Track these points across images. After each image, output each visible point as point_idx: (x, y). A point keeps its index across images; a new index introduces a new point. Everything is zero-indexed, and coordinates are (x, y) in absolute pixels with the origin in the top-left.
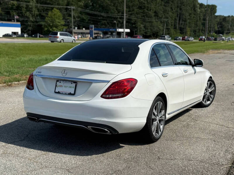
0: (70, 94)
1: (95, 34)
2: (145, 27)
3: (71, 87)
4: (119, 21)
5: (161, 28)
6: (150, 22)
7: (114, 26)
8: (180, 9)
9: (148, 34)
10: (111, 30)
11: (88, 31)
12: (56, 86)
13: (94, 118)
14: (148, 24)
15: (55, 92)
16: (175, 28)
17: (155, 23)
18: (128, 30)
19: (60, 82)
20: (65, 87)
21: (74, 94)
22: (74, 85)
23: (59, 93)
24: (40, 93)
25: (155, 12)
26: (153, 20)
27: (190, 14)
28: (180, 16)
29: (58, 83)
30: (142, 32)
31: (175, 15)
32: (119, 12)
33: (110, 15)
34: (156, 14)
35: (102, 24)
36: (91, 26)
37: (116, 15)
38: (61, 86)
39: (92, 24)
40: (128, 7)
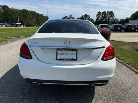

- - -

Your assignment:
Arrange every line of the data above as a Markdown table with two columns, Row for the row number and Text for the line itself, and skip any blank lines. Omit the pictures from the table.

Exercise answer:
| Row | Text |
|---|---|
| 1 | Track these points across images. After each image, output each visible point as point_idx: (x, y). A point keeps its index across images; a new index introduces a new point. Everything is zero-indexed, and coordinates are (x, y) in absolute pixels with the origin in the top-left. |
| 2 | 0: (70, 94) |
| 3 | 1: (95, 34) |
| 4 | 2: (145, 27) |
| 5 | 3: (71, 87) |
| 6 | 4: (119, 21) |
| 7 | 5: (161, 28) |
| 8 | 6: (150, 22) |
| 9 | 7: (114, 26) |
| 10 | 8: (180, 9) |
| 11 | 9: (148, 34) |
| 12 | 10: (111, 30) |
| 13 | 11: (88, 31) |
| 14 | 12: (56, 86) |
| 15 | 13: (94, 118) |
| 16 | 14: (148, 24) |
| 17 | 15: (55, 92) |
| 18 | 16: (175, 28) |
| 19 | 17: (155, 23) |
| 20 | 18: (128, 30) |
| 21 | 19: (60, 82) |
| 22 | 20: (65, 87) |
| 23 | 21: (74, 94) |
| 24 | 22: (74, 85) |
| 25 | 23: (59, 93) |
| 26 | 24: (40, 93) |
| 27 | 25: (155, 12) |
| 28 | 26: (153, 20) |
| 29 | 27: (190, 14) |
| 30 | 28: (180, 16) |
| 31 | 29: (58, 83) |
| 32 | 30: (142, 32) |
| 33 | 31: (175, 15) |
| 34 | 32: (119, 12) |
| 35 | 33: (110, 15) |
| 36 | 34: (156, 14) |
| 37 | 35: (102, 24) |
| 38 | 36: (91, 26) |
| 39 | 37: (116, 15) |
| 40 | 38: (61, 86) |
| 41 | 39: (92, 24) |
| 42 | 40: (128, 7) |